-- EXERCISE DIRECTIONS --
What's wanted here is the full listing below, repeated exactly, with no images in it.

-- EXERCISE DATA --
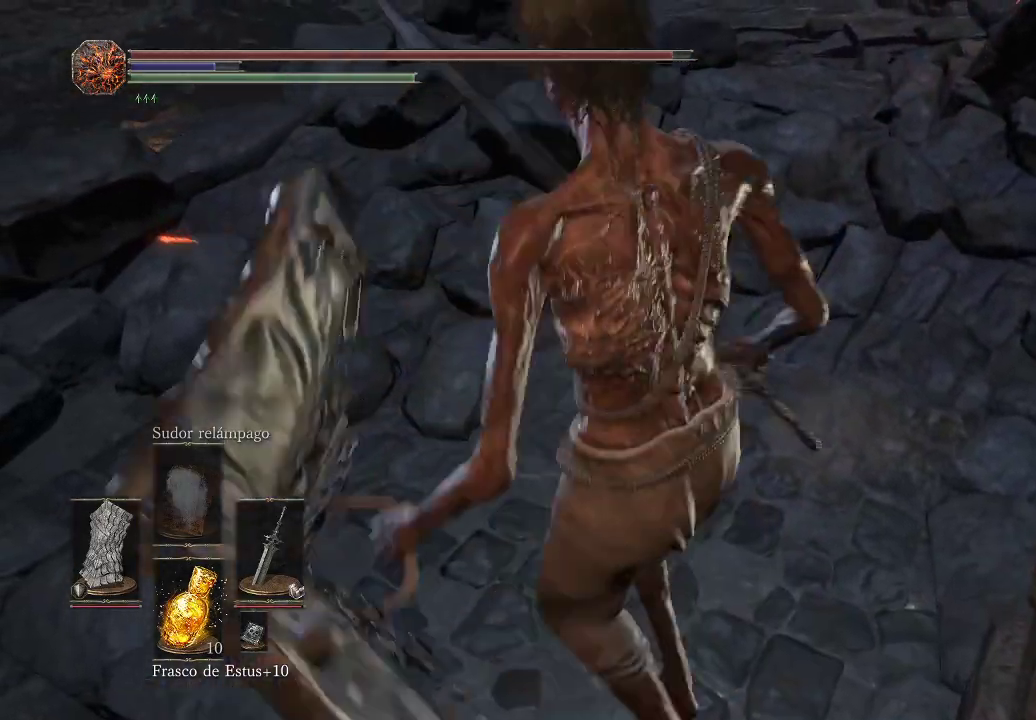
{"buttons": [], "left_stick": "down", "right_stick": "center", "events": [[67, "left_stick", "center"], [483, "left_stick", "down"]]}
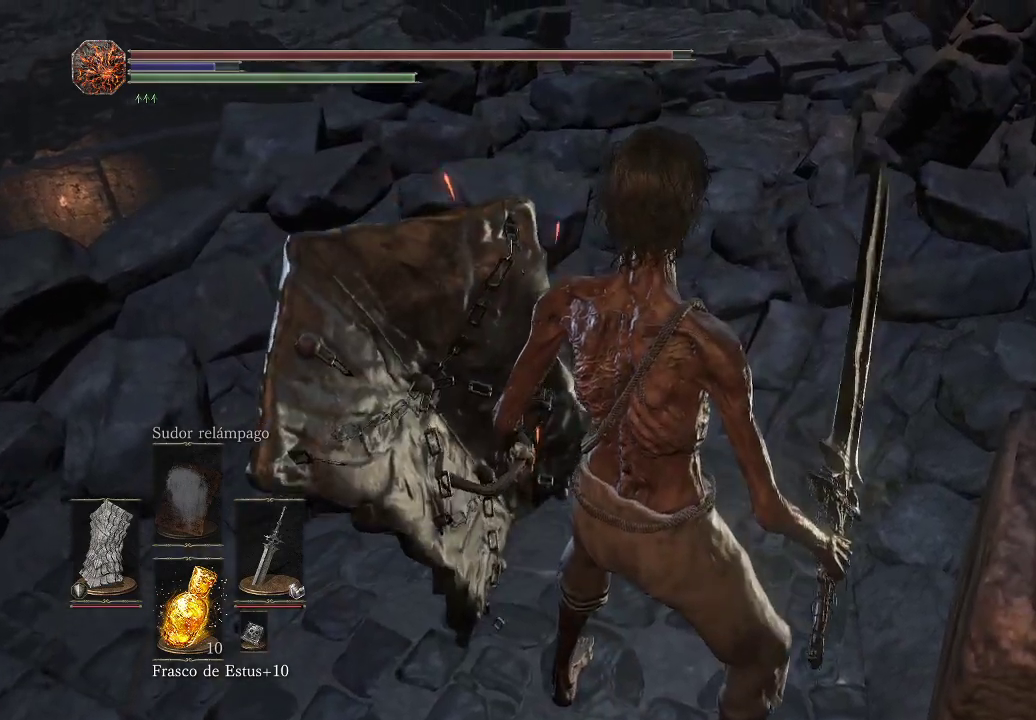
{"buttons": [], "left_stick": "up-right", "right_stick": "center", "events": [[283, "left_stick", "down-left"], [500, "left_stick", "up-right"]]}
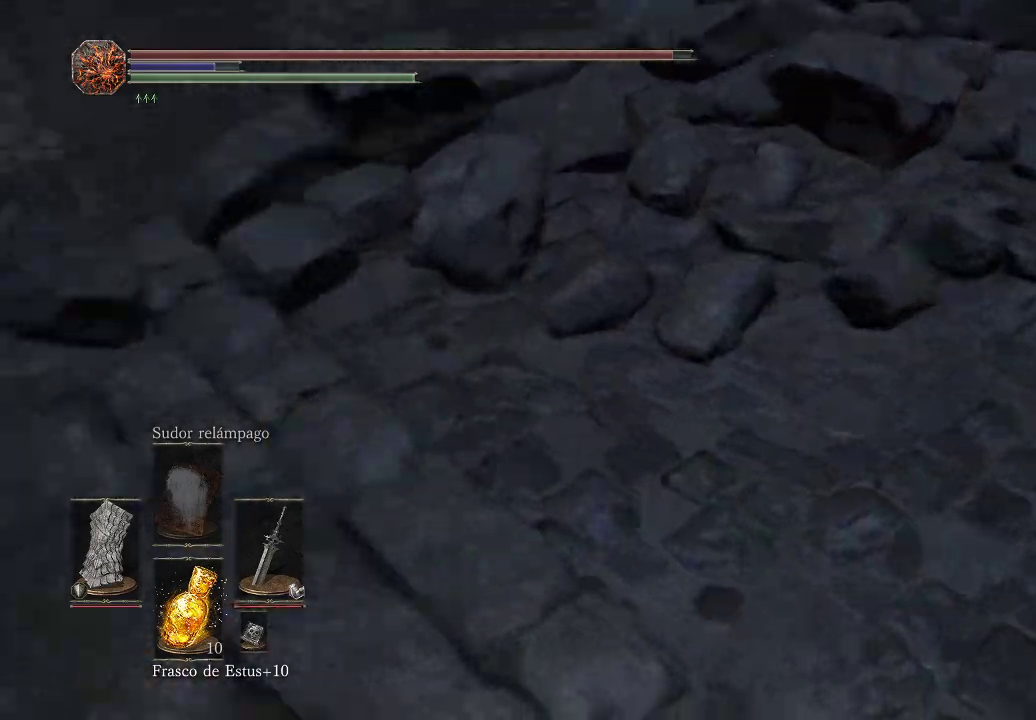
{"buttons": ["B"], "left_stick": "up-right", "right_stick": "center", "events": [[50, "B", "down"], [333, "left_stick", "right"], [483, "left_stick", "up-right"]]}
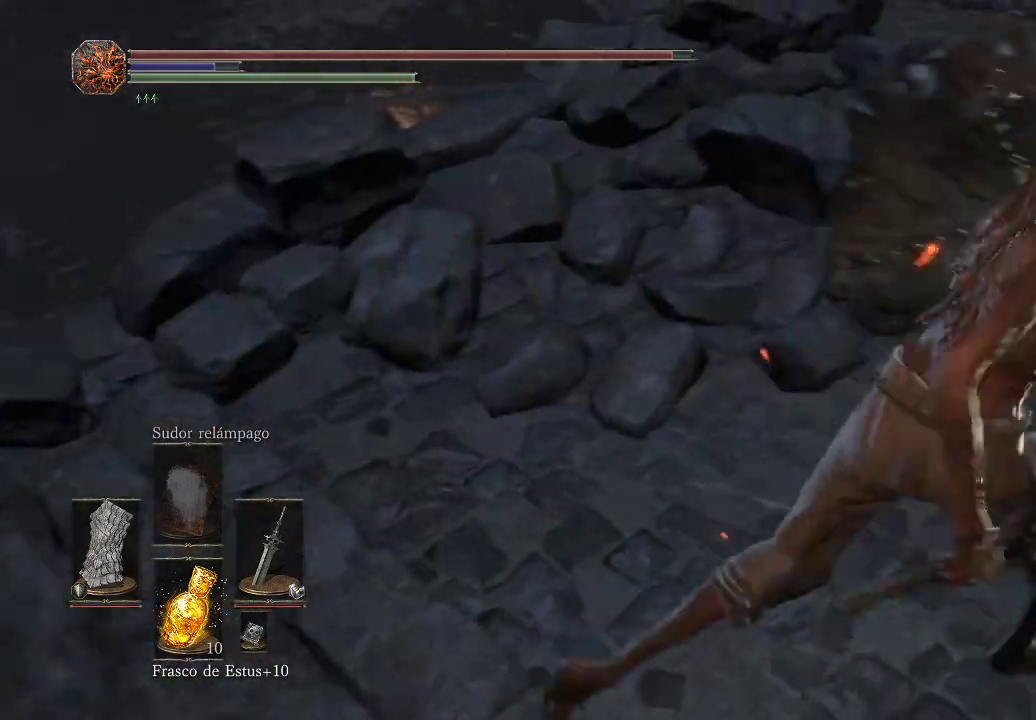
{"buttons": [], "left_stick": "down-left", "right_stick": "left", "events": [[83, "left_stick", "up"], [267, "B", "up"], [317, "left_stick", "down"], [450, "left_stick", "down-left"], [450, "right_stick", "left"]]}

-- FINAL ANSWER --
{"buttons": [], "left_stick": "down", "right_stick": "center", "events": [[67, "left_stick", "center"], [483, "left_stick", "down"]]}
{"buttons": [], "left_stick": "up-right", "right_stick": "center", "events": [[283, "left_stick", "down-left"], [500, "left_stick", "up-right"]]}
{"buttons": ["B"], "left_stick": "up-right", "right_stick": "center", "events": [[50, "B", "down"], [333, "left_stick", "right"], [483, "left_stick", "up-right"]]}
{"buttons": [], "left_stick": "down-left", "right_stick": "left", "events": [[83, "left_stick", "up"], [267, "B", "up"], [317, "left_stick", "down"], [450, "left_stick", "down-left"], [450, "right_stick", "left"]]}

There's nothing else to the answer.